* DATA EXTRACT *

....

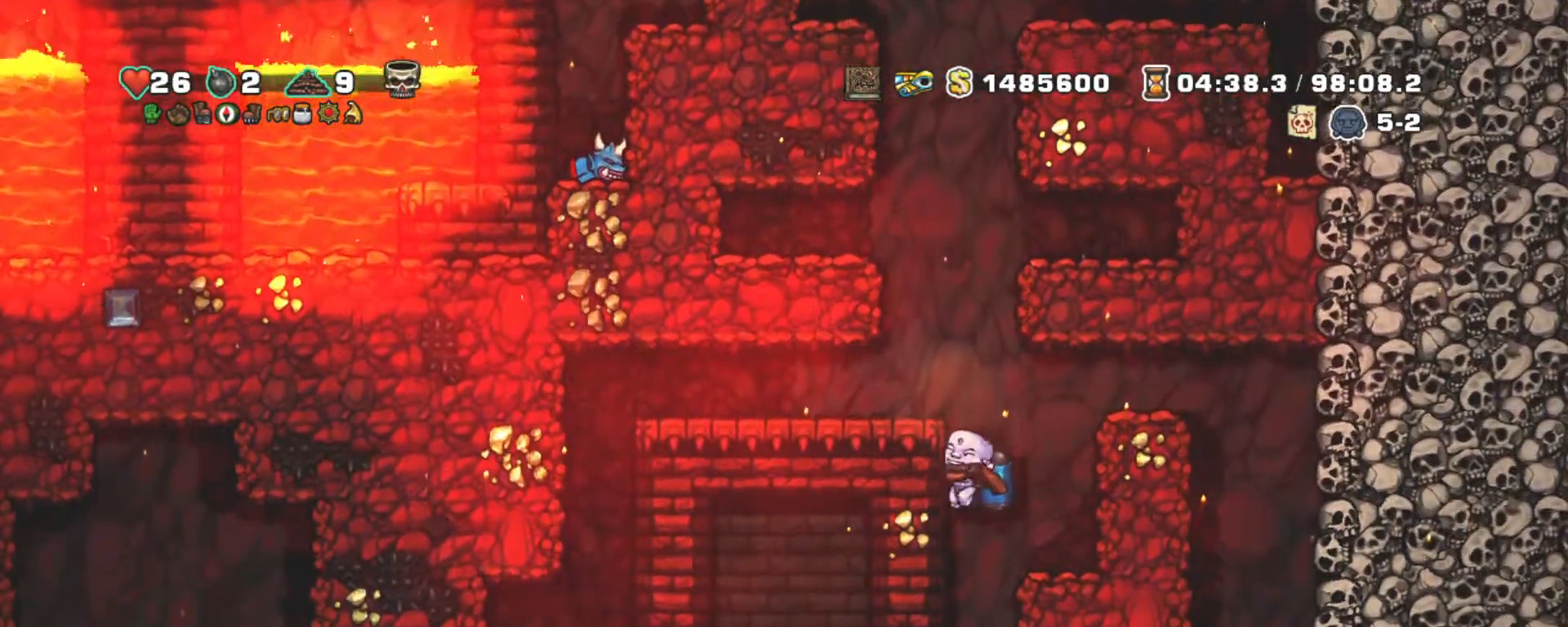
{"keys": ["left", "shift"], "events": [[50, "left", "down"], [183, "down", "down"], [233, "z", "down"], [317, "down", "up"], [317, "z", "up"]]}
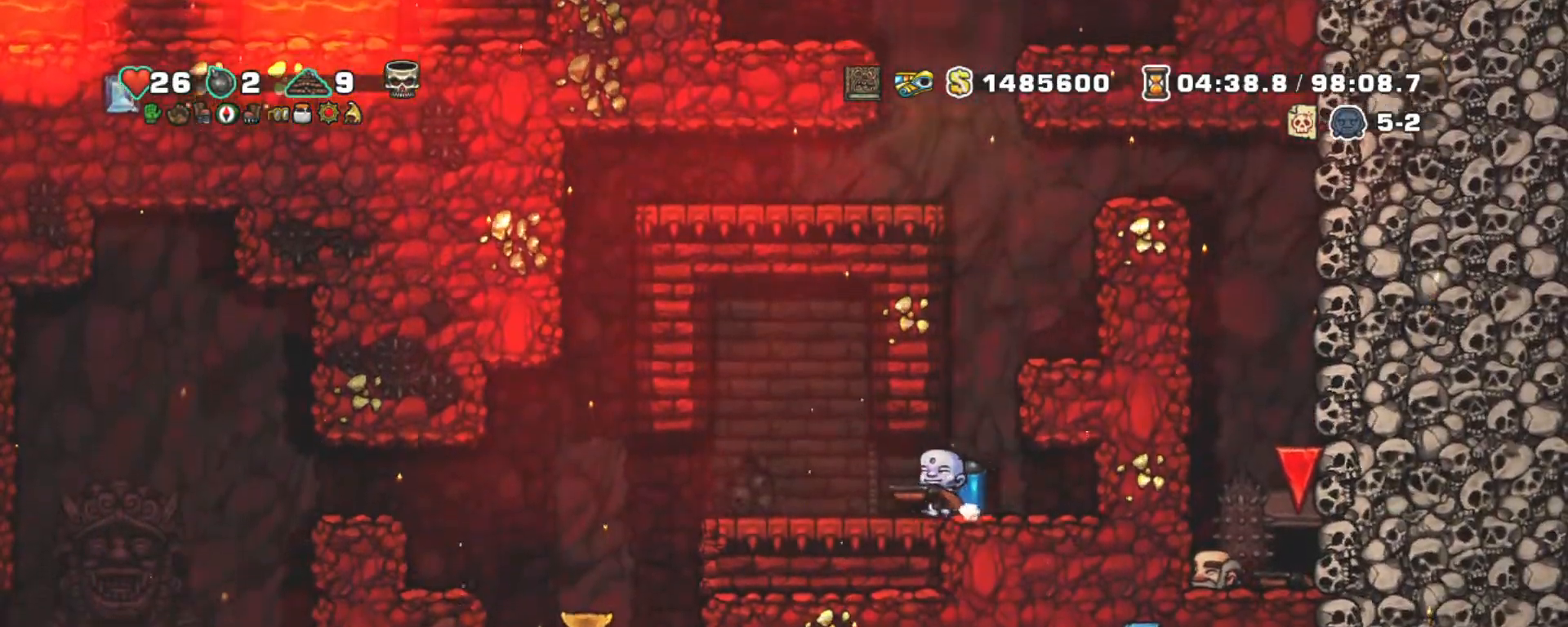
{"keys": ["left", "shift"], "events": []}
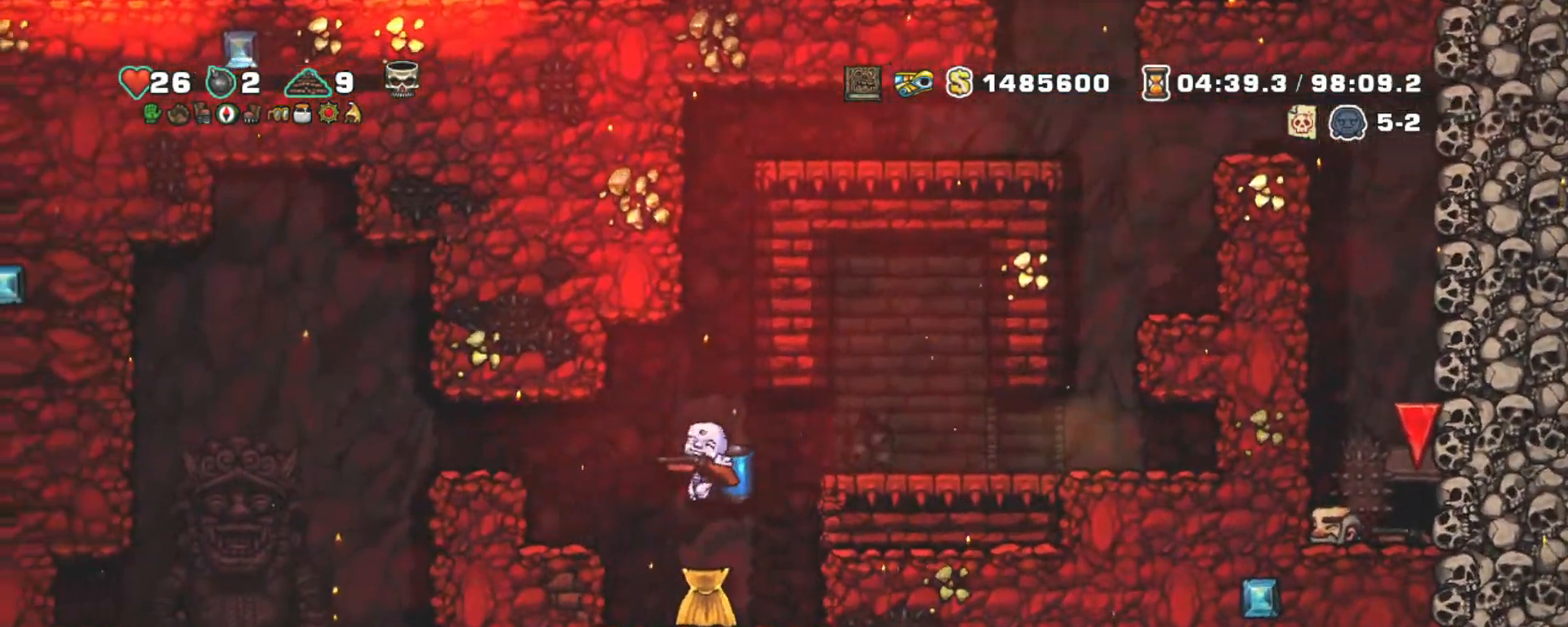
{"keys": ["right", "shift"], "events": [[217, "left", "up"], [217, "right", "down"], [267, "z", "down"], [367, "z", "up"]]}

....

Output every line above exactly as it stands, and drop any picture.

* TASK ANSWER *
{"keys": ["left", "shift"], "events": [[50, "left", "down"], [183, "down", "down"], [233, "z", "down"], [317, "down", "up"], [317, "z", "up"]]}
{"keys": ["left", "shift"], "events": []}
{"keys": ["right", "shift"], "events": [[217, "left", "up"], [217, "right", "down"], [267, "z", "down"], [367, "z", "up"]]}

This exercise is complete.